Many of the authors who showcased their work were Somali women including Muna Mohamed Dirshe, the author of two books Somali Women Yesterday and Today and The Tears of Women Who Care! She praised the role of Somali women authors in the first Mogadishu international book fair. “It is great to see Somali women leading [a] great book event in city that is famous for poverty, explosions and deaths,” she said. “No-one dreamt of a book fair event in Mogadishu but thanks to almighty we have achieved it,” Dirshe added.

Hamdi Mohamed Hussein, another woman author from neighboring Somaliland said she was happy to be in Mogadishu to promote her book to Somali people. “I am looking forward to displaying another new book in the next book fair,” she said.

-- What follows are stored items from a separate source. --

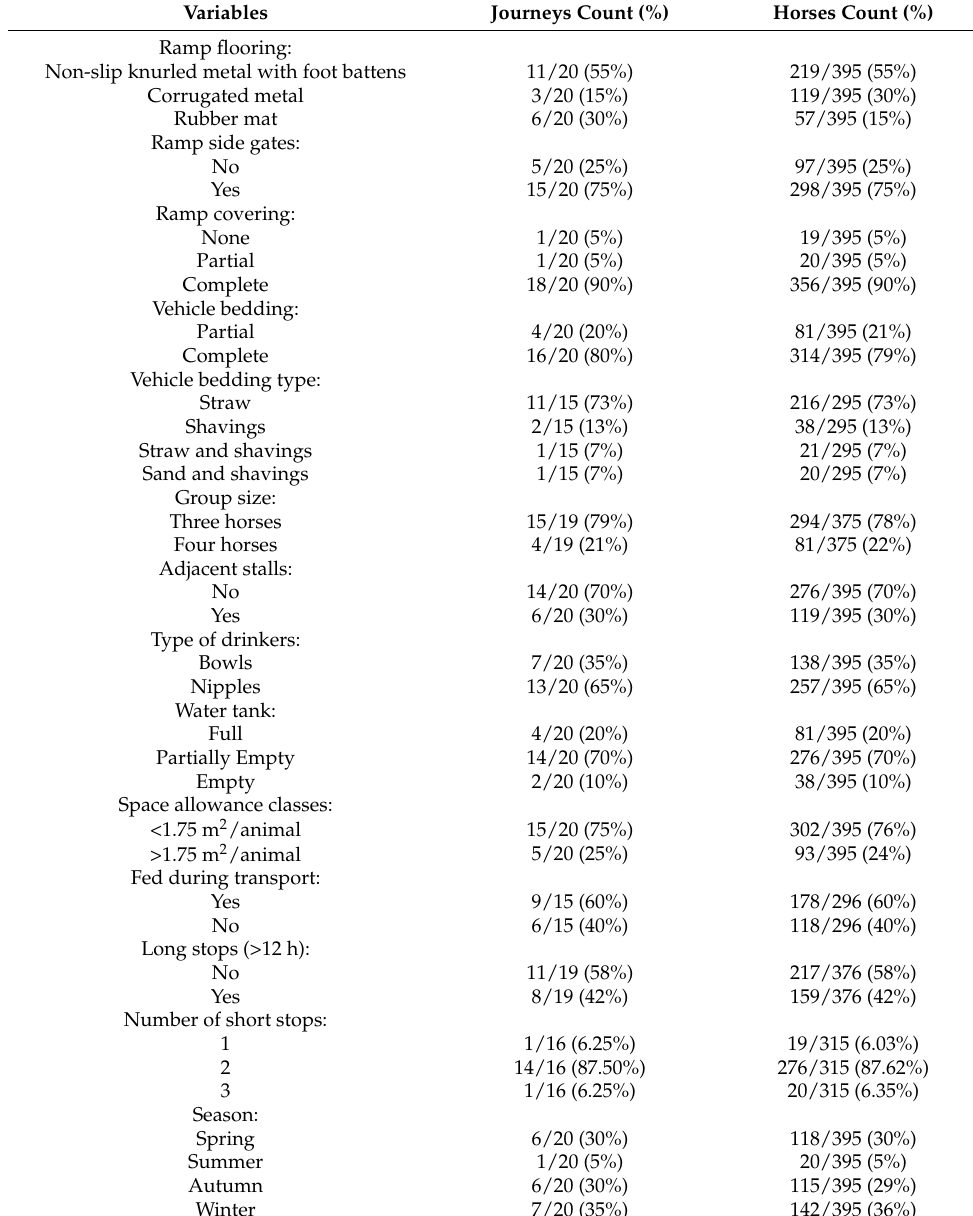
Table 9. Frequency table of journeys ( n = 20) and unbroken horses ( n = 395) for the categorical variables related to the vehicle and journey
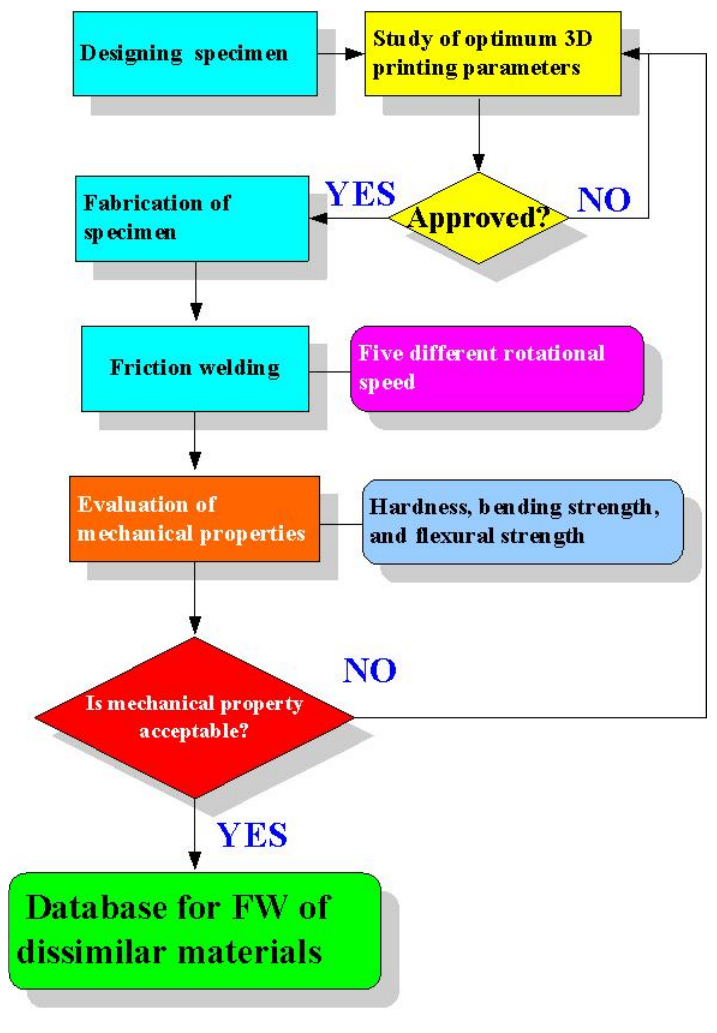
Figure 1. Flow diagram of the experimental methodology.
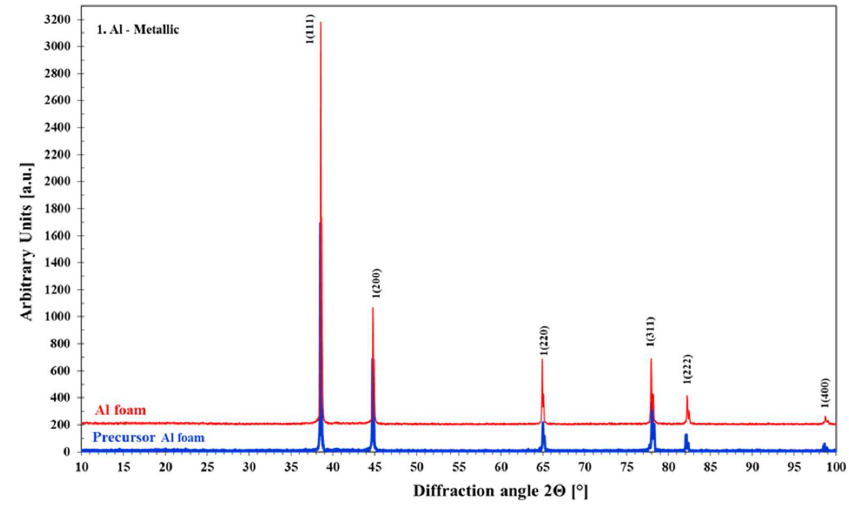
Figure 11. X-ray diffraction pattern for the precursor specimen and Al-foam specimen sintered at 740 °C.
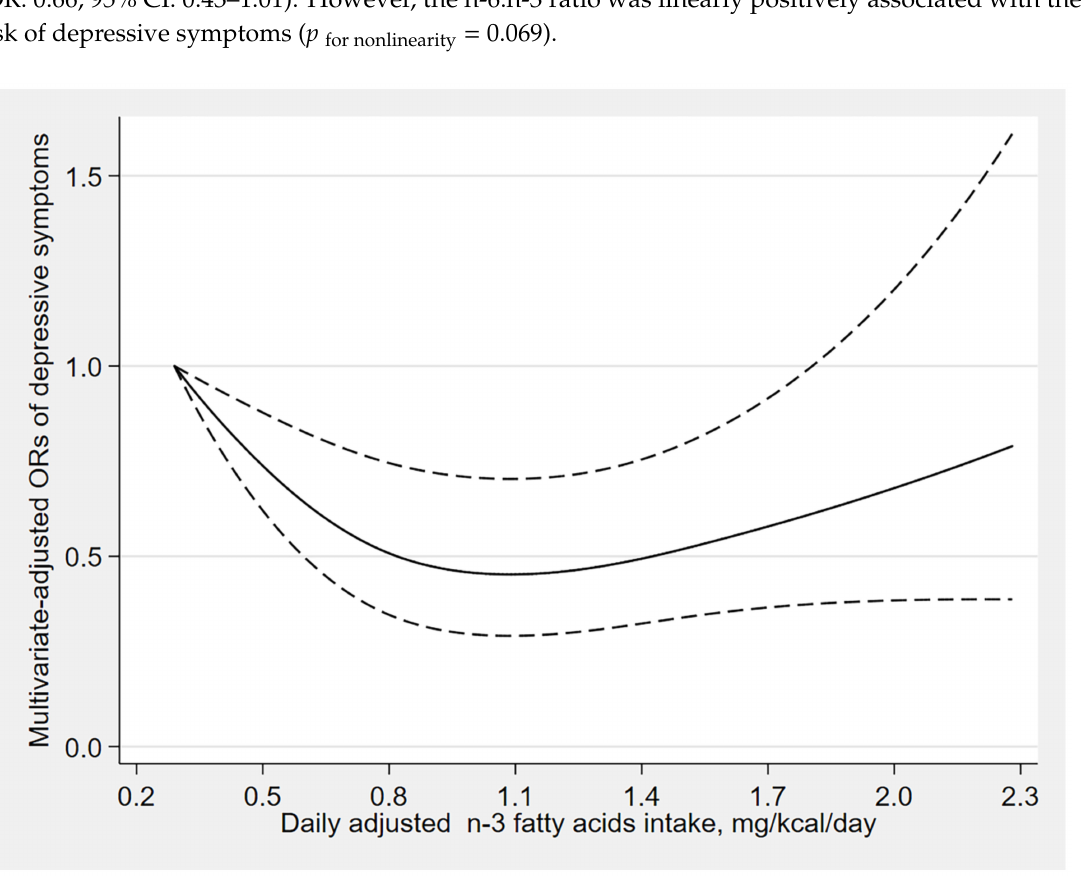
Figure2. Dose–responserelationshipbetweenn-3fattyacidsintakeandtheriskofdepressivesymptoms. The solid line represents the OR values and dashed lines represent the 95% confidence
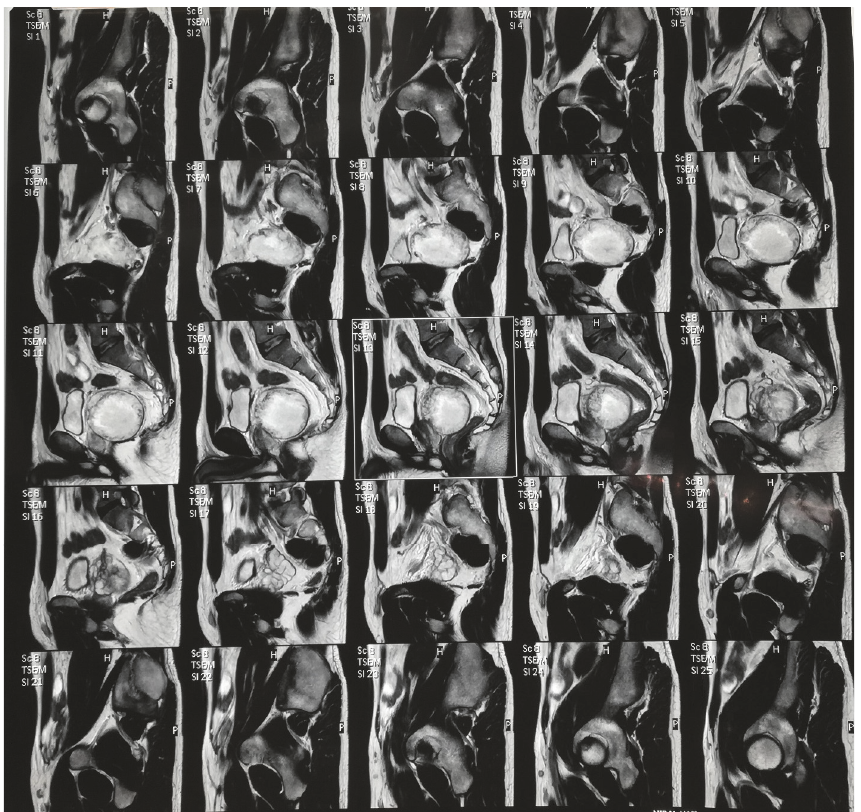
Figure 1: Pelvic MRI showing a large mass confined to the pelvis measuring 7.2 cm in the largest diameter with predominance of cystic component without evidence of fatty content, calcification, fluid-fluid level, or suspicious enhancing nodular soft tissue thickening.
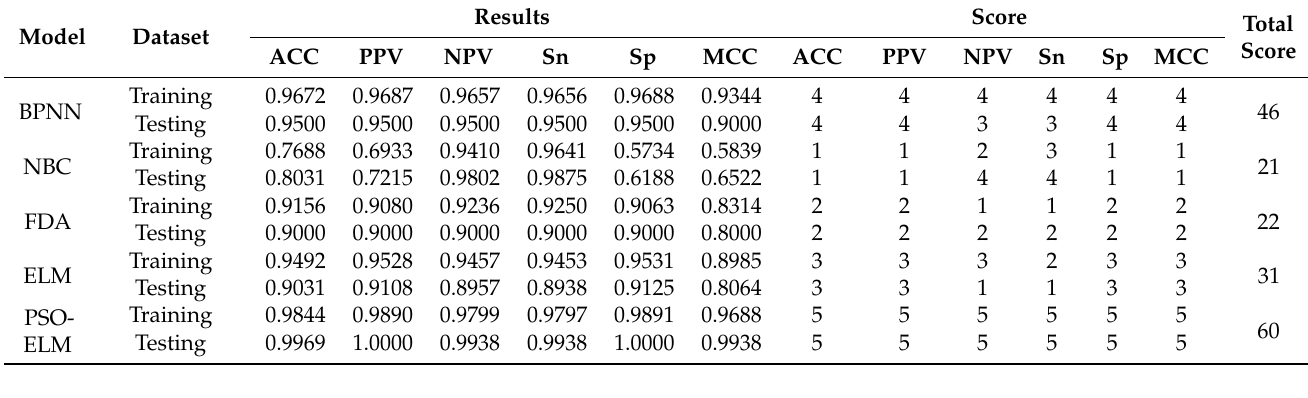
Table 2. Discrimination results for different discrimination models.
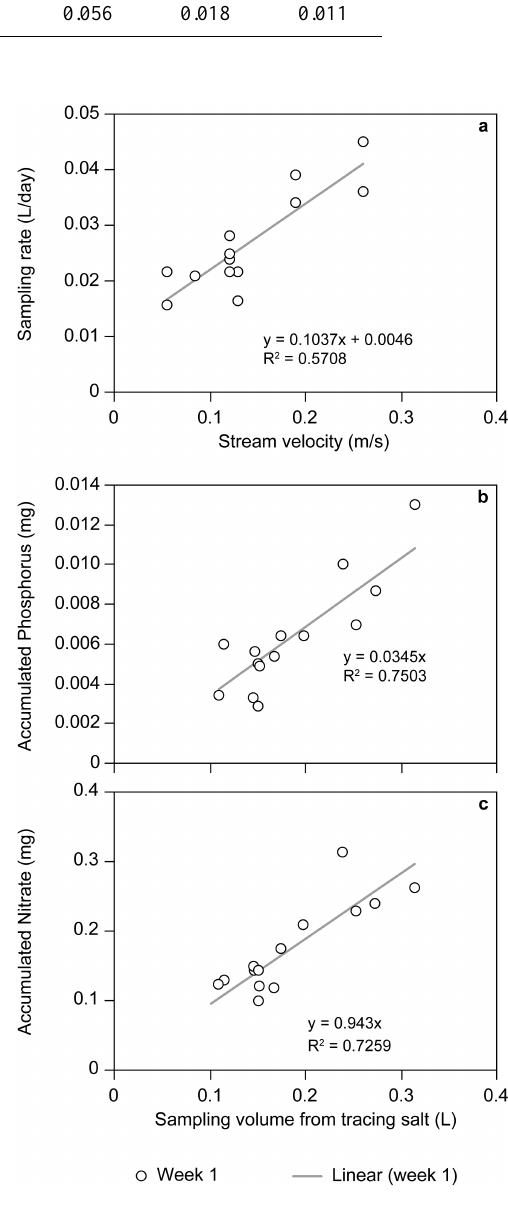
Figure 2. Relationships between (a) stream flow velocity in the flumes and sampling rate of the passive samplers, (b) between dis- solved tracer salt and accumulated phosphorus in the passive sam- plers, and (c) between dissolved tracer salt and accumulated nitrate in the passive samplers. The passive samplers were installed for 1 week in the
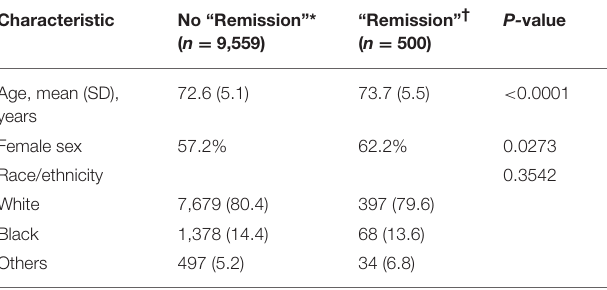
TABLE 1 | Baseline demographic and T2DM “remission”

During the three-day event, a panel composed of Somali academics, authors and artists discussed the impact of foreign influence on Somali culture among other topics while answering questions from the participants who were mainly young people.

University student Hashim Malaq couldn’t hide his joy and wanted more similar events to be held in Mogadishu. He said, “I expect more gatherings like this in future for university students in the country because it gives us courage and motivation.”

Social media platform such as Twitter and Facebook played a major role in promoting this historic book fair in the Somali capital for the last three days. The hashtag #MIBF2015 that was created by the organizers was one of the top hashtags trending in the region. The twittersphere was not without its conflict as outraged Somali twitter users vented their frustration at BBC journalist Mary Harper for what they saw as an unfair focus on the questions of security rather than literature in her coverage of the festival. The angry hashtag #SomeoneTellMaryHarper also trended during the length of the festival. 

Participants shared photos of their experiences at the book fair through social media in an effort to lure their friends to join them and change the media narrative of Somalia from terror attacks and armed conflicts to books and culture. 

The Mogadishu International Book Fair is modeled after The Hargeysa International Book Fair which in eight years since its inception has become one of the biggest cultural events in the capital of Somaliland, the breakaway northern region of Somalia.